A History of Jewish-Muslim Relations from the Origins to the Present Day. Princeton, NJ: Princeton University Press, 2013. 1146 pp. $75.00. ISBN: 978-0691151274.

Volume: 1 Issue: 8

December 2013

Review by:

Michael McGaha, PhD

Pomona College

Claremont, CA

I have to say, first of all, that this is a very beautiful book. It is also a very important and timely one. The general editors, Abdelwahab Meddeb and Benjamin Stora (a Muslim from Tunisia, and a Jew from Algeria) state in the Introduction that their intention in compiling the book was to “prompt exchanges and dialogue” so that “each side will be in a position to make a final assessment of the contentious issues, reaching a compromise that will allow them to work toward a reconciliation (without necessarily obscuring what is irreconcilable)” (p. 16).

The book is divided into four parts: the Middle Ages, the Modern World, the Present, and “Transversalities” (the rather peculiar term by which the editors designate areas in which the two religions overlap or converge). Each of these sections is introduced by a separate prologue, followed by numerous essays on different sub-periods or aspects of the subject under consideration. Additionally, each section contains short asides designated as “Nota bene,” featuring biographies of important figures of the period or more detailed information about a particular subject; and others entitled “Counterpoint,” which are significant excerpts from primary sources. Marginal notations usefully connect each of the essays with other references to a particular subject elsewhere in the book. The book contains more than 250 well-chosen illustrations, many of them in color. There is also a very extensive bibliography and separate indexes of names and places.

The authors of the essays are among the world’s leading experts on the subjects they address. The essays average about 10-15 pages in length. This format works well when addressing very specific, well defined issues, such as “The Jews in Jerusalem and Hebron during the Ottoman Era,” but is simply incapable of dealing adequately with such vast and complex topics as “Sufi and Kabbalistic Hermeneutics.” With very few exceptions, the authors have managed to write serious, scholarly essays in language that is accessible to the non-specialized reader. The fact that many different authors have contributed articles on closely related topics leads at times to annoying repetition and overlapping. This is particularly true of the essays in Part IV, Chapter IV: “Philosophy, Science, and Intellectual Movements.”

The section on “The Present” must necessarily confront some of the most controversial issues in the book, yet it manages to be the most satisfying. I would particularly single out Denis Charbit’s articles on “The Balfour Declaration and its Implications,” “Zionism and the Arab Question,” “From the Judeo-Palestinian Conflict to the Arab-Israeli Wars,” and “Israel in the Face of Its Victories,” as exemplary in their honesty and fairness to both sides. By contrast, the section on “Transversalities,” in my opinion, does a rather poor job of examining the many points of convergence between the two religions.

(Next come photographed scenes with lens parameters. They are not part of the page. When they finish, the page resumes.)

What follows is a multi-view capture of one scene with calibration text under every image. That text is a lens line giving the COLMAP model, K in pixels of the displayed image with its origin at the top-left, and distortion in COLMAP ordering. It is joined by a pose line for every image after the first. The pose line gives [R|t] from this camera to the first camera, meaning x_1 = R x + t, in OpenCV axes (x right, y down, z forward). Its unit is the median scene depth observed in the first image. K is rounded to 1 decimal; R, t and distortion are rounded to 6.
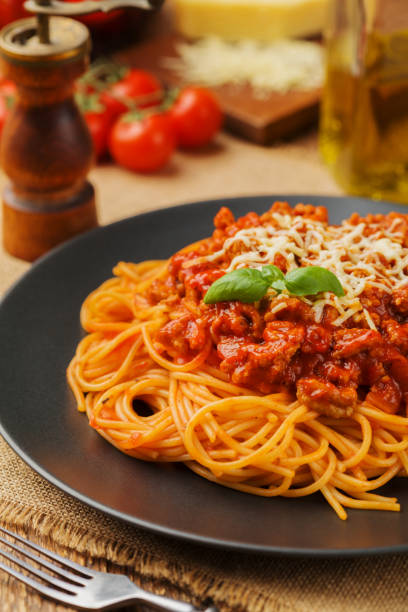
lens RADIAL K [[2181.9, 0, 211.4], [0, 2181.9, 283.9], [0, 0, 1]] dist [0.009484, 0.000000]
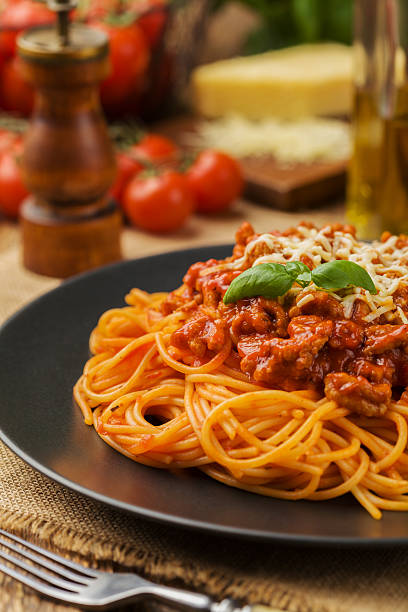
lens RADIAL K [[2181.9, 0, 203.2], [0, 2181.9, 305.4], [0, 0, 1]] dist [0.009484, 0.000000]
pose [[0.999890, 0.002606, -0.014585, 0.001663], [-0.004781, 0.988502, -0.151131, 0.152325], [0.014023, 0.151184, 0.988406, 0.095217]]
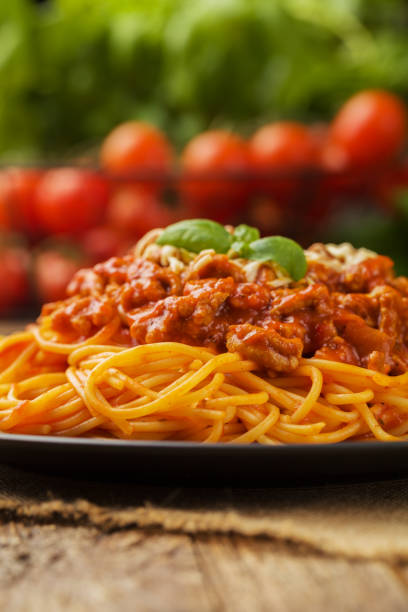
lens RADIAL K [[2181.9, 0, 204.8], [0, 2181.9, 307.0], [0, 0, 1]] dist [0.009484, 0.000000]
pose [[0.999650, -0.015858, 0.021191, 0.014599], [0.023592, 0.896825, -0.441755, 0.385432], [-0.011999, 0.442100, 0.896885, 0.282578]]
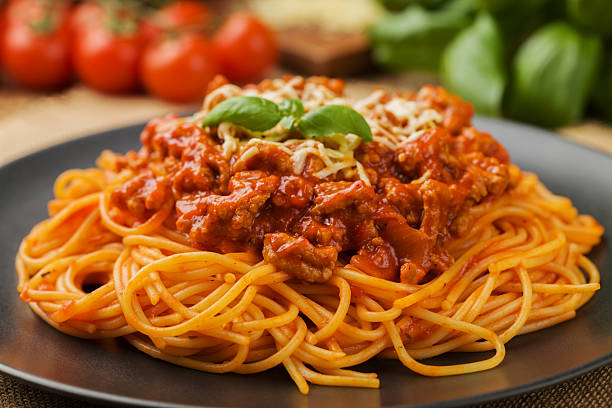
lens RADIAL K [[2181.9, 0, 317.0], [0, 2181.9, 240.1], [0, 0, 1]] dist [0.009484, 0.000000]
pose [[0.994524, 0.009716, -0.104059, 0.142732], [-0.025943, 0.987456, -0.155747, 0.170978], [0.101240, 0.157593, 0.982301, 0.202715]]
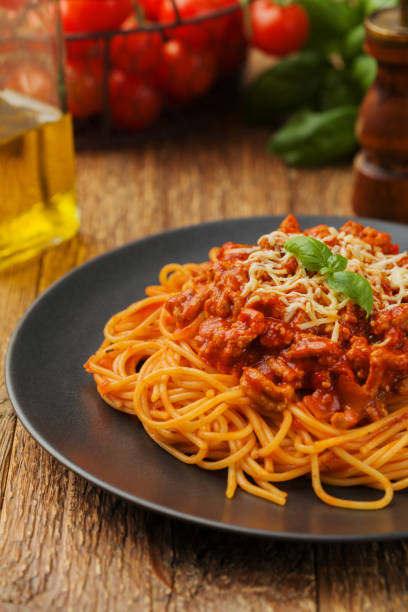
lens RADIAL K [[2181.9, 0, 207.3], [0, 2181.9, 305.1], [0, 0, 1]] dist [0.009484, 0.000000]
pose [[0.878953, 0.222081, -0.422045, 0.465226], [-0.240796, 0.970532, 0.009214, 0.009442], [0.411654, 0.093528, 0.906528, 0.021177]]
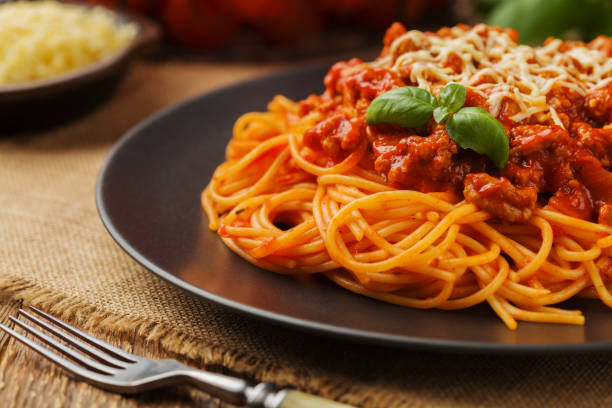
lens RADIAL K [[2181.9, 0, 283.1], [0, 2181.9, 242.9], [0, 0, 1]] dist [0.009484, 0.000000]
pose [[0.994647, 0.027665, -0.099562, 0.053597], [-0.042187, 0.988258, -0.146858, 0.193428], [0.094330, 0.150272, 0.984134, 0.177909]]
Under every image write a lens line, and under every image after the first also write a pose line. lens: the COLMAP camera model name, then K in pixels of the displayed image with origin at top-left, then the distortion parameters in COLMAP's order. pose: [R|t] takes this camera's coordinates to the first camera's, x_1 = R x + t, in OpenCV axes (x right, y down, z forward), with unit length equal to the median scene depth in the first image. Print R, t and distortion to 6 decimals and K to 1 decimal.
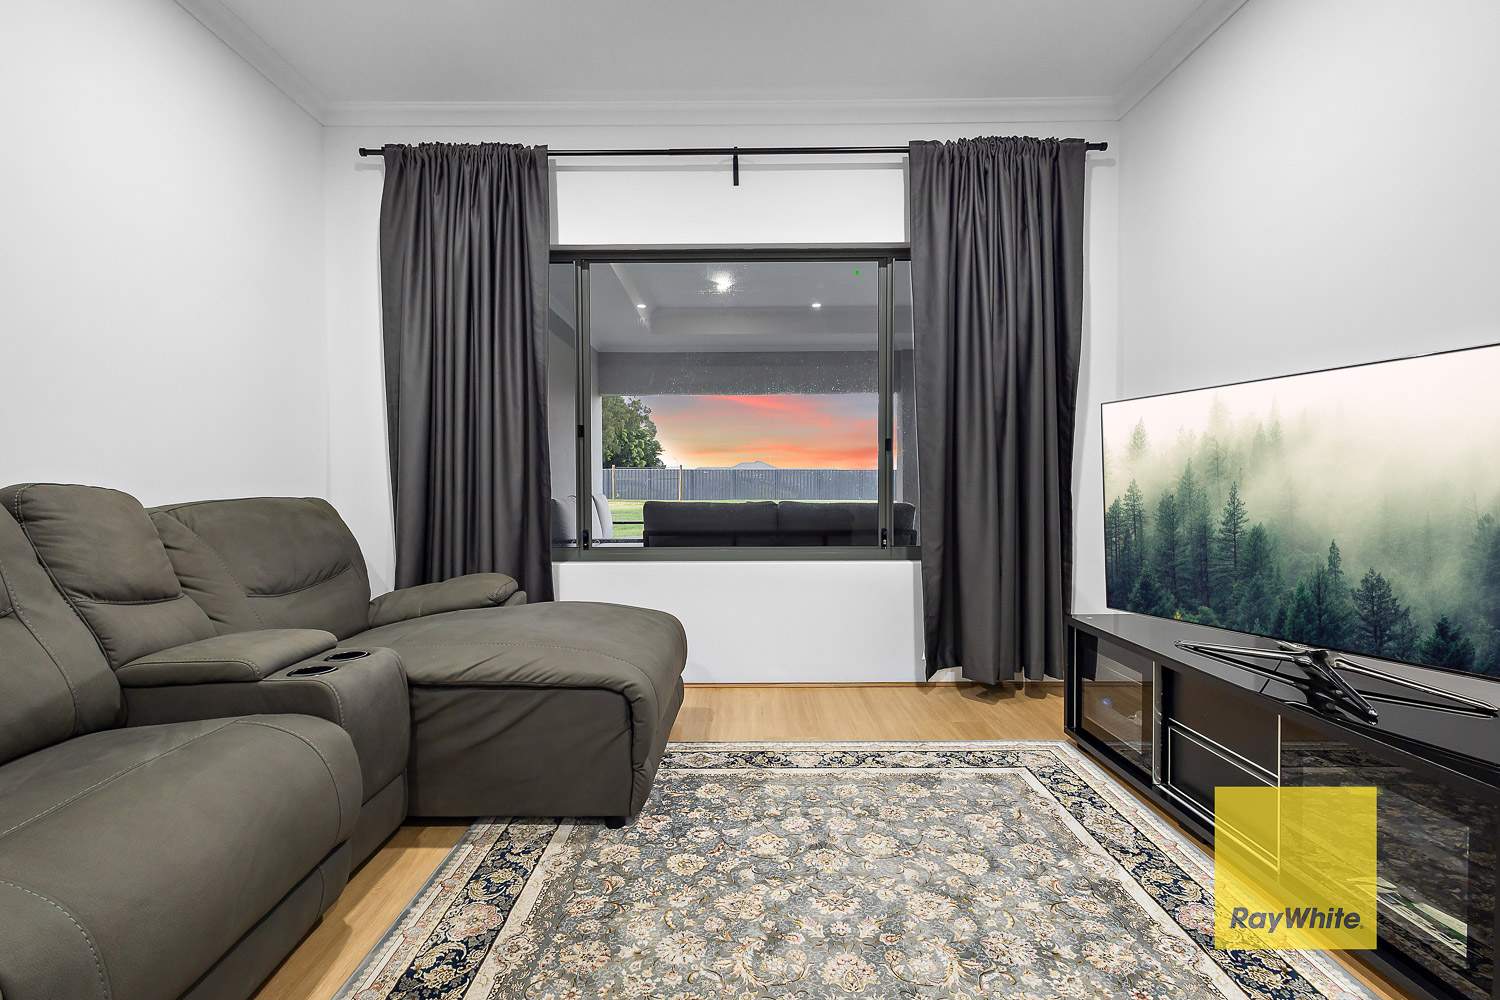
lens RADIAL K [[696.0, 0, 750.0], [0, 696.0, 500.0], [0, 0, 1]] dist [0.007783, 0.000006]
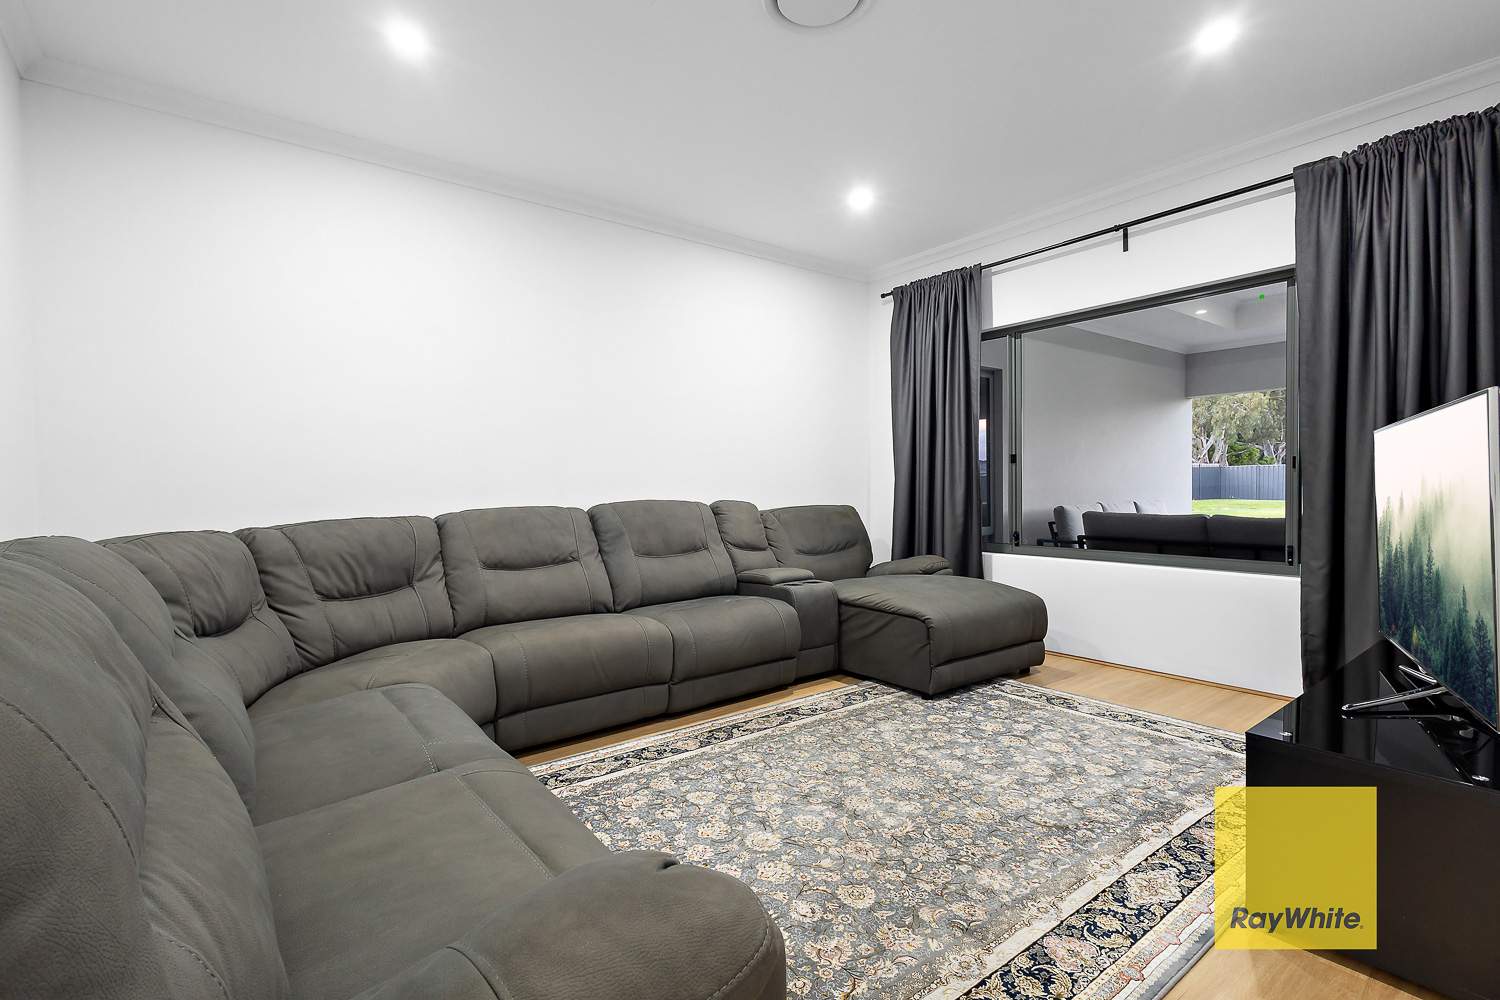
lens RADIAL K [[696.0, 0, 750.0], [0, 696.0, 500.0], [0, 0, 1]] dist [0.007783, 0.000006]
pose [[0.617973, 0.015499, -0.786047, 0.888914], [-0.012621, 0.999872, 0.009792, -0.042641], [0.786098, 0.003870, 0.618089, -0.423498]]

Many of the book’s articles have been translated from other languages (mainly French)and some of the translations are awkward or inaccurate. Take, for example, the reference to “the amorous Jewess of an Arab” (p. 568), where what is meant is “the Jewish woman enamored of an Arab;” or the reference to “Pierre de Castille” (p. 957) for Pedro I of Castile. As one would expect in a book of this size and complexity, there are also numerous typographical errors and misprints. On p. 483, for example, one reads that “five to eight million” settlers withdrew from the Gaza Strip in 2005.” Oddly, Hebrew words on pages 655 and 1016 are printed backwards (i.e., from left to right).

In spite of these minor quibbles, however, I highly recommend this book to everyone who is interested in Jewish-Muslim relations. I can easily imagine using it as the principal textbook for a college course on the subject, and I am sure that others will do just that.